Les juges vont se retirer en vue de prononcer un jugement final.
Selon les avocats de la défense, les accusations des
procureurs ne sont pas prouvées
Durant deux heures les deux avocats de la défense ont argumenté
pour convaincre les juges d’acquitter M. Lubanga pour faute de
preuves et pour des raisons formelles et juridiques.
Catherine Mabille, l’avocate principale de M. Lubanga a rappelé
que cinq ans et demi de procédure n’était pas un
« délai raisonnable » et que la procédure
avait été entachée de « graves dysfonctionnements
» de la part des procureurs.
Elle a aussi maintenu que la question posée était de «
savoir si les preuves correspondaient aux charges », et a répondu
négativement à celle-ci, en faisant valoir que les preuves
n’étaient pas valables.
La fiabilité des témoins mise en cause
Mme Mabille a insisté sur le fait que selon elle, les témoins
à charge, neuf anciens enfants soldats présumés,
avaient menti à la Cour, arguant que huit d’entre eux n’avaient
jamais servi dans la milice du FPLC, le bras militaire de l’UPC,
et que le neuvième aurait menti sur son âge et n’aurait
rejoint le FPLC qu’en 2003. Elle explique que cette situation
peut être due à la possibilité de gagner un certain
avantage comme une aide financière ou une aide à l’éducation
ou même une réinstallation dans un autre lieu organisée
par la Cour. Elle a aussi argué que ces témoins avaient
été coachés par les intermédiaires dans
la fabrication des témoignages et rappelé la motion pour
abus de procédure présentée par la défense.

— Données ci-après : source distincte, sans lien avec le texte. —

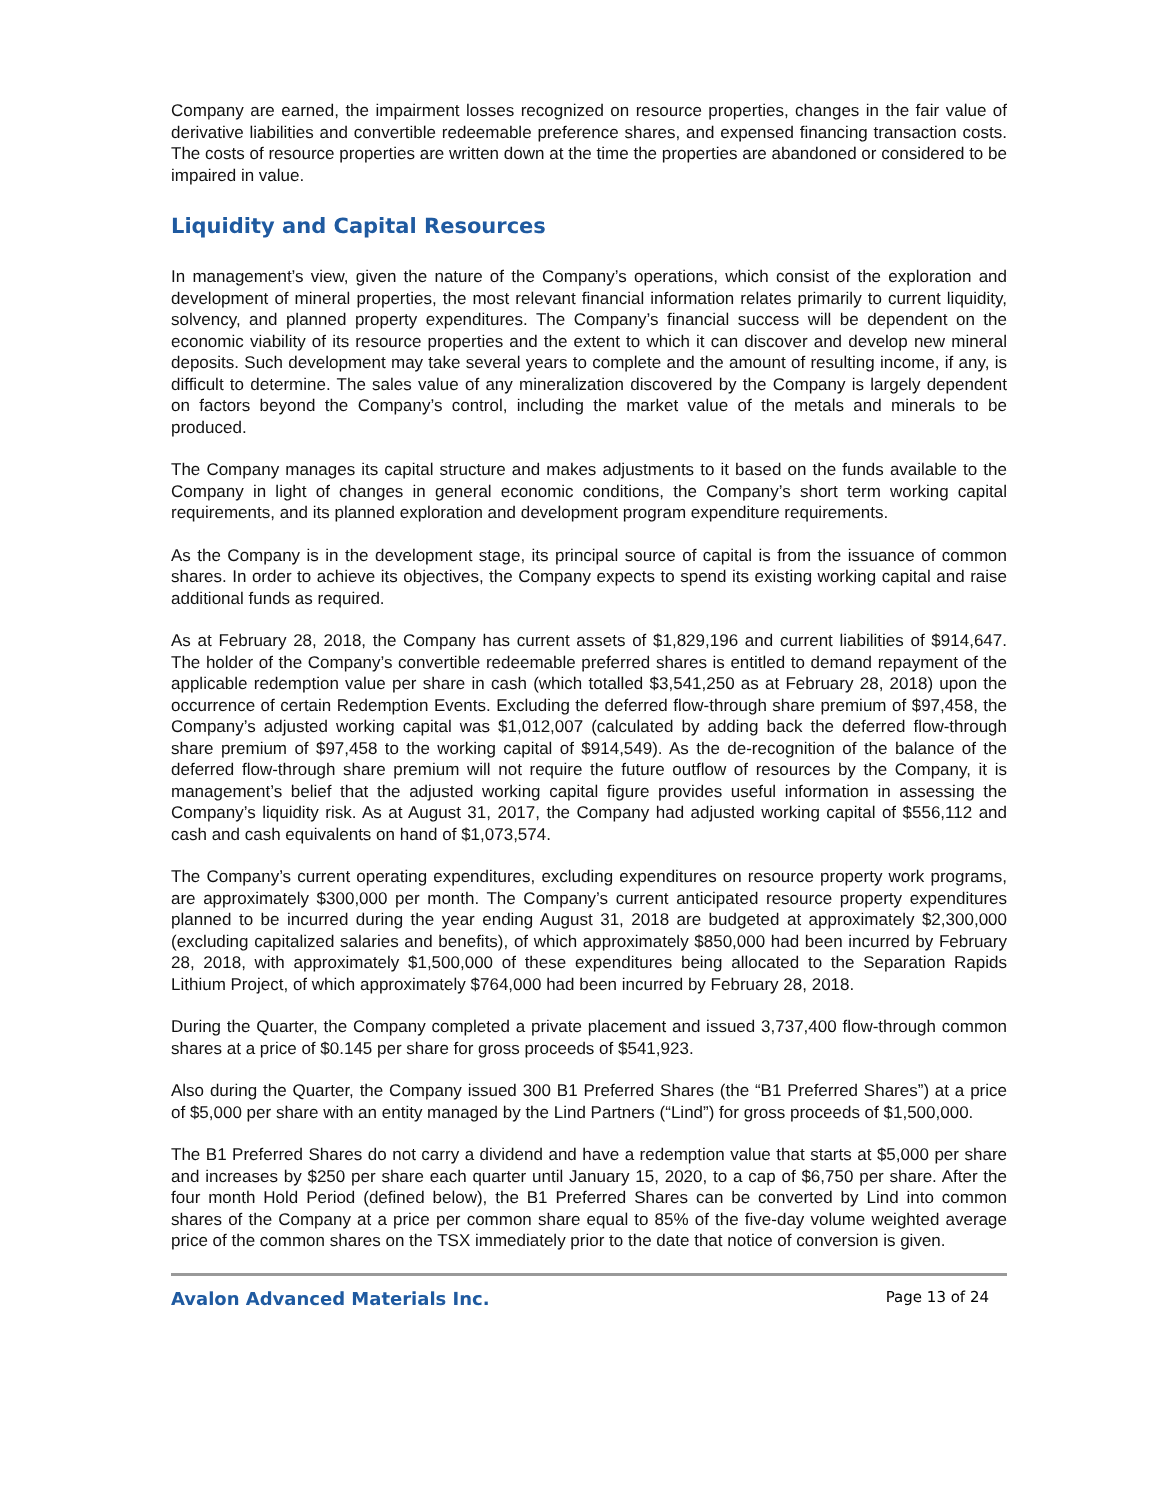Company are earned, the impairment losses recognized on resource properties, changes in the fair value of derivative liabilities and convertible redeemable preference shares, and expensed financing transaction costs. The costs of resource properties are written down at the time the properties are abandoned or considered to be impaired in value.
Liquidity and Capital Resources
In management’s view, given the nature of the Company’s operations, which consist of the exploration and development of mineral properties, the most relevant financial information relates primarily to current liquidity, solvency, and planned property expenditures. The Company’s financial success will be dependent on the economic viability of its resource properties and the extent to which it can discover and develop new mineral deposits. Such development may take several years to complete and the amount of resulting income, if any, is difficult to determine. The sales value of any mineralization discovered by the Company is largely dependent on factors beyond the Company’s control, including the market value of the metals and minerals to be produced.
The Company manages its capital structure and makes adjustments to it based on the funds available to the Company in light of changes in general economic conditions, the Company’s short term working capital requirements, and its planned exploration and development program expenditure requirements.
As the Company is in the development stage, its principal source of capital is from the issuance of common shares. In order to achieve its objectives, the Company expects to spend its existing working capital and raise additional funds as required.
As at February 28, 2018, the Company has current assets of $1,829,196 and current liabilities of $914,647. The holder of the Company’s convertible redeemable preferred shares is entitled to demand repayment of the applicable redemption value per share in cash (which totalled $3,541,250 as at February 28, 2018) upon the occurrence of certain Redemption Events. Excluding the deferred flow-through share premium of $97,458, the Company’s adjusted working capital was $1,012,007 (calculated by adding back the deferred flow-through share premium of $97,458 to the working capital of $914,549). As the de-recognition of the balance of the deferred flow-through share premium will not require the future outflow of resources by the Company, it is management’s belief that the adjusted working capital figure provides useful information in assessing the Company’s liquidity risk. As at August 31, 2017, the Company had adjusted working capital of $556,112 and cash and cash equivalents on hand of $1,073,574.
The Company’s current operating expenditures, excluding expenditures on resource property work programs, are approximately $300,000 per month. The Company’s current anticipated resource property expenditures planned to be incurred during the year ending August 31, 2018 are budgeted at approximately $2,300,000 (excluding capitalized salaries and benefits), of which approximately $850,000 had been incurred by February 28, 2018, with approximately $1,500,000 of these expenditures being allocated to the Separation Rapids Lithium Project, of which approximately $764,000 had been incurred by February 28, 2018.
During the Quarter, the Company completed a private placement and issued 3,737,400 flow-through common shares at a price of $0.145 per share for gross proceeds of $541,923.
Also during the Quarter, the Company issued 300 B1 Preferred Shares (the “B1 Preferred Shares”) at a price of $5,000 per share with an entity managed by the Lind Partners (“Lind”) for gross proceeds of $1,500,000.
The B1 Preferred Shares do not carry a dividend and have a redemption value that starts at $5,000 per share and increases by $250 per share each quarter until January 15, 2020, to a cap of $6,750 per share. After the four month Hold Period (defined below), the B1 Preferred Shares can be converted by Lind into common shares of the Company at a price per common share equal to 85% of the five-day volume weighted average price of the common shares on the TSX immediately prior to the date that notice of conversion is given.
Avalon Advanced Materials Inc. Page 13 of 24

La défense accuse les procureurs d’incompétence
Mme Mabille n’accuse pas les procureurs d’avoir intentionnellement
encouragé les faux témoignages, mais elle a insisté
sur le fait que le gouvernement congolais avait aidé l’accusation
à identifier les témoins et s’est interrogée
sur comment M. Lubanga pourrait avoir un procès équitable
alors que des intermédiaires étaient en même temps
des agents de M. Kabila, actuel président de la RDC.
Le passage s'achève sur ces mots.